Building GitHub Index
Create markdown indexes of GitHub repositories optimized for Claude project knowledge. Indexes enable retrieval via GitHub API with semantic descriptions for effective matching.
Quick Start
# Documentation repos (markdown/notebooks)
python scripts/github_index.py owner/repo -o index.md
# Code repos (extract symbols via tree-sitter)
python scripts/github_index.py owner/repo --code-symbols -o index.md
# Multiple repos combined
python scripts/github_index.py owner/repo1 owner/repo2 -o combined.md
Script Options
| Flag | Description |
|---|---|
-o, --output | Output file (default: github_index.md) |
--token | GitHub PAT; also reads GITHUB_TOKEN env |
--include-patterns | Only index matching globs: "docs/**" "src/**" |
--exclude-patterns | Skip matching globs: "test/**" |
--max-files | Cap files per repo (default: 200) |
--skip-fetch | Tree only, no content fetch (fast, filename-only descriptions) |
--code-symbols | Include code files, extract function/class names via tree-sitter |
Description Extraction Priority
- YAML frontmatter -
title:anddescription:fields - Markdown headings - First h1/h2 as title, subsequent as topics
- Notebook cells - First markdown cell heading
- Code symbols - Public function/class names (with
--code-symbols) - Path-derived - Convert filename to words (fallback)
When Descriptions Fail
Some repos have stub files (links to external docs, empty readmes). In these cases:
Manual curation recommended. Use the tree output and domain knowledge:
# Get tree structure only (fast)
python scripts/github_index.py owner/repo --skip-fetch -o skeleton.md
# Then manually enhance descriptions based on domain knowledge
For code-heavy repos with embedded apps:
- Directory names encode purpose:
acc_wav_gen→ "ACC waveform generation" - Peripheral acronyms map to functions: AFEC=ADC, MCAN=CAN, TWIHS=I2C
- Operation modes: blocking, interrupt, dma, polled
Output Format
# {Repo} - Content Index
**Repository:** {url}
**Branch:** `{branch}`
## Retrieval Method
{API curl commands}
---
## {Category}
| Description | Path |
|-------------|------|
| {What this covers} | `{path/file.md}` |
Description column leads (relevance matching), path follows (retrieval key).
API Access
Enumerate files:
curl -sL "https://api.github.com/repos/OWNER/REPO/git/trees/BRANCH?recursive=1"
Fetch content:
curl -s "https://api.github.com/repos/OWNER/REPO/contents/PATH?ref=BRANCH" \
-H "Accept: application/vnd.github+json" | \
python3 -c "import sys,json,base64; print(base64.b64decode(json.load(sys.stdin)['content']).decode())"
Network
Both scripts download a repo tarball (single HTTP request, no per-file rate limits) then process files locally. Allowlist: api.github.com (tarball redirects via this endpoint)
Related Skills
accessing-github-repos- Private repos, PAT setup, tarball downloadmapping-codebases- Detailed code structure (methods, imports, line numbers)

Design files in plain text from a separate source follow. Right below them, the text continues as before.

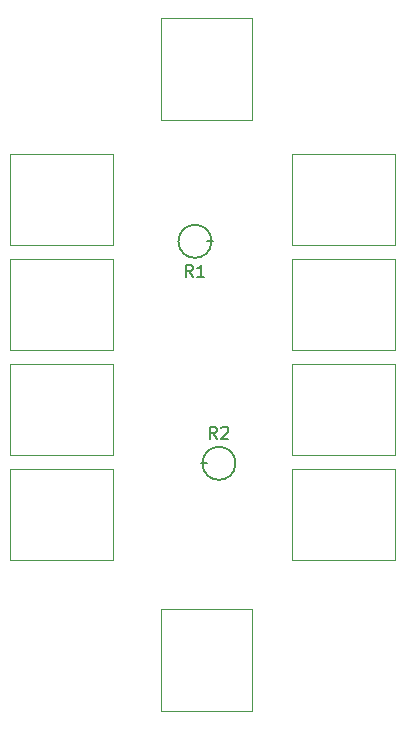
<source format=gbr>
G04 #@! TF.GenerationSoftware,KiCad,Pcbnew,(5.1.2-1)-1*
G04 #@! TF.CreationDate,2019-10-04T07:05:19-04:00*
G04 #@! TF.ProjectId,CANtina,43414e74-696e-4612-9e6b-696361645f70,rev?*
G04 #@! TF.SameCoordinates,Original*
G04 #@! TF.FileFunction,Legend,Top*
G04 #@! TF.FilePolarity,Positive*
%FSLAX46Y46*%
G04 Gerber Fmt 4.6, Leading zero omitted, Abs format (unit mm)*
G04 Created by KiCad (PCBNEW (5.1.2-1)-1) date 2019-10-04 07:05:19*
%MOMM*%
%LPD*%
G04 APERTURE LIST*
%ADD10C,0.150000*%
%ADD11C,0.120000*%
G04 APERTURE END LIST*
D10*
X153289000Y-111252000D02*
G75*
G03X153289000Y-111252000I-1397000J0D01*
G01*
X150876000Y-111252000D02*
X150368000Y-111252000D01*
X151257000Y-92456000D02*
G75*
G03X151257000Y-92456000I-1397000J0D01*
G01*
X150876000Y-92456000D02*
X151384000Y-92456000D01*
D11*
X142880000Y-93940000D02*
X134230000Y-93940000D01*
X134230000Y-101640000D02*
X142880000Y-101640000D01*
X142880000Y-93940000D02*
X142880000Y-101640000D01*
X134230000Y-101640000D02*
X134230000Y-93940000D01*
X142880000Y-102830000D02*
X134230000Y-102830000D01*
X134230000Y-110530000D02*
X142880000Y-110530000D01*
X142880000Y-102830000D02*
X142880000Y-110530000D01*
X134230000Y-110530000D02*
X134230000Y-102830000D01*
X142880000Y-85050000D02*
X134230000Y-85050000D01*
X134230000Y-92750000D02*
X142880000Y-92750000D01*
X142880000Y-85050000D02*
X142880000Y-92750000D01*
X134230000Y-92750000D02*
X134230000Y-85050000D01*
X158110000Y-119420000D02*
X166760000Y-119420000D01*
X166760000Y-111720000D02*
X158110000Y-111720000D01*
X158110000Y-119420000D02*
X158110000Y-111720000D01*
X166760000Y-111720000D02*
X166760000Y-119420000D01*
X142880000Y-111720000D02*
X134230000Y-111720000D01*
X134230000Y-119420000D02*
X142880000Y-119420000D01*
X142880000Y-111720000D02*
X142880000Y-119420000D01*
X134230000Y-119420000D02*
X134230000Y-111720000D01*
X158110000Y-101640000D02*
X166760000Y-101640000D01*
X166760000Y-93940000D02*
X158110000Y-93940000D01*
X158110000Y-101640000D02*
X158110000Y-93940000D01*
X166760000Y-93940000D02*
X166760000Y-101640000D01*
X158110000Y-110530000D02*
X166760000Y-110530000D01*
X166760000Y-102830000D02*
X158110000Y-102830000D01*
X158110000Y-110530000D02*
X158110000Y-102830000D01*
X166760000Y-102830000D02*
X166760000Y-110530000D01*
X158110000Y-92750000D02*
X166760000Y-92750000D01*
X166760000Y-85050000D02*
X158110000Y-85050000D01*
X158110000Y-92750000D02*
X158110000Y-85050000D01*
X166760000Y-85050000D02*
X166760000Y-92750000D01*
X147026000Y-123566000D02*
X147026000Y-132216000D01*
X154726000Y-132216000D02*
X154726000Y-123566000D01*
X147026000Y-123566000D02*
X154726000Y-123566000D01*
X154726000Y-132216000D02*
X147026000Y-132216000D01*
X154726000Y-82174000D02*
X154726000Y-73524000D01*
X147026000Y-73524000D02*
X147026000Y-82174000D01*
X154726000Y-82174000D02*
X147026000Y-82174000D01*
X147026000Y-73524000D02*
X154726000Y-73524000D01*
D10*
X151725333Y-109164380D02*
X151392000Y-108688190D01*
X151153904Y-109164380D02*
X151153904Y-108164380D01*
X151534857Y-108164380D01*
X151630095Y-108212000D01*
X151677714Y-108259619D01*
X151725333Y-108354857D01*
X151725333Y-108497714D01*
X151677714Y-108592952D01*
X151630095Y-108640571D01*
X151534857Y-108688190D01*
X151153904Y-108688190D01*
X152106285Y-108259619D02*
X152153904Y-108212000D01*
X152249142Y-108164380D01*
X152487238Y-108164380D01*
X152582476Y-108212000D01*
X152630095Y-108259619D01*
X152677714Y-108354857D01*
X152677714Y-108450095D01*
X152630095Y-108592952D01*
X152058666Y-109164380D01*
X152677714Y-109164380D01*
X149693333Y-95448380D02*
X149360000Y-94972190D01*
X149121904Y-95448380D02*
X149121904Y-94448380D01*
X149502857Y-94448380D01*
X149598095Y-94496000D01*
X149645714Y-94543619D01*
X149693333Y-94638857D01*
X149693333Y-94781714D01*
X149645714Y-94876952D01*
X149598095Y-94924571D01*
X149502857Y-94972190D01*
X149121904Y-94972190D01*
X150645714Y-95448380D02*
X150074285Y-95448380D01*
X150360000Y-95448380D02*
X150360000Y-94448380D01*
X150264761Y-94591238D01*
X150169523Y-94686476D01*
X150074285Y-94734095D01*
M02*

</source>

Condensed Format (pk_index.py)
For token-constrained project knowledge, use the condensed script:
python scripts/pk_index.py owner/repo -o repo_pk.md
Produces ~80% smaller output:
- Single line per file:
path— description - Symbols only (no signatures)
- 15 files max per category
- No retrieval instructions section
Ideal when adding multiple repo indexes to project knowledge.